After WhiteHat Jr, another Byju’s-acquired edtech firm Toppr has laid off employees, joining a host of Indian startups that have cut workforce to cut costs as venture capitalists and founders see signs of liquidity tightening.

“Less than 500 employees” have been laid off from across Byju’s group companies WhiteHat Jr and Toppr, a Byju’s spokesperson told BQ Prime. That, the spokesperson said, includes the layoffs at WhiteHat Jr, but didn’t disclose the actual number of employees fired from Toppr.

BQ Prime had reported that WhiteHat Jr has laid off 300 employees.

Byju’s is not alone. Startups such as Meesho, Trell, Rupeek, Blinkit, Cars24 and Mobile Premier League, too, have fired employees.
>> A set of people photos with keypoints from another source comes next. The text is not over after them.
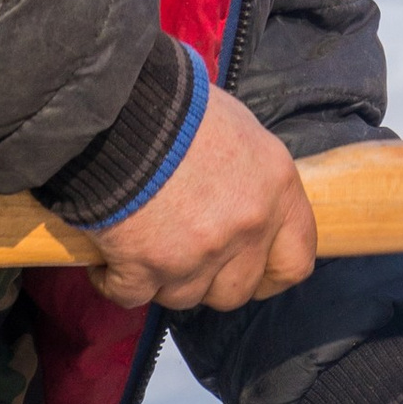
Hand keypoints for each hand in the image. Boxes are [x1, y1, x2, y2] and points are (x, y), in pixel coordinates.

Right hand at [84, 82, 316, 312]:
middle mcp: (245, 229)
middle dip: (210, 280)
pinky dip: (115, 282)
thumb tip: (240, 196)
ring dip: (163, 280)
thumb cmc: (180, 107)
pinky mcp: (144, 269)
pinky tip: (107, 263)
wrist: (120, 109)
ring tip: (142, 247)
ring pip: (184, 296)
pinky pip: (131, 296)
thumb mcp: (239, 129)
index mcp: (276, 191)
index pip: (295, 261)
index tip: (253, 275)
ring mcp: (197, 255)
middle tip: (185, 254)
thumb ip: (250, 177)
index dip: (271, 275)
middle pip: (236, 290)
Crypto platform Coinbase cut about 8% of its Indian staff.

50-year-old venture capital firm Sequoia Capital had forecasted a tough time ahead. “Winning in the years ahead is going to depend on making hard, decisive choices—confronting uncomfortable challenges that may have been masked during the exuberance and distortions of free capital over the past two years.”

That was evident in Byju’s statement that said, “to recalibrate our business priorities and accelerate our long-term growth, we are optimising our teams across our group companies”.

The startup, however, “strongly” denied reports of about 2,500 employees being laid off.

According to market research firm CB Insights, the Byju Raveendran-led firm is valued at $22 billion (roughly Rs 1.7 lakh crore), making it the most valuable startup in India and 11th in the world.

Byju’s is said to have offered to buy 2U Inc. in a cash deal that values the U.S.-listed edtech company at more than $1 billion (Rs 7,800 crore), Bloomberg reported citing a person familiar with the matter.

The Bengaluru-based edtech startup was also pushing back payments for an about $1-billion acquisition struck last year for Aakash Educational Services, an offline coaching giant, Bloomberg reported.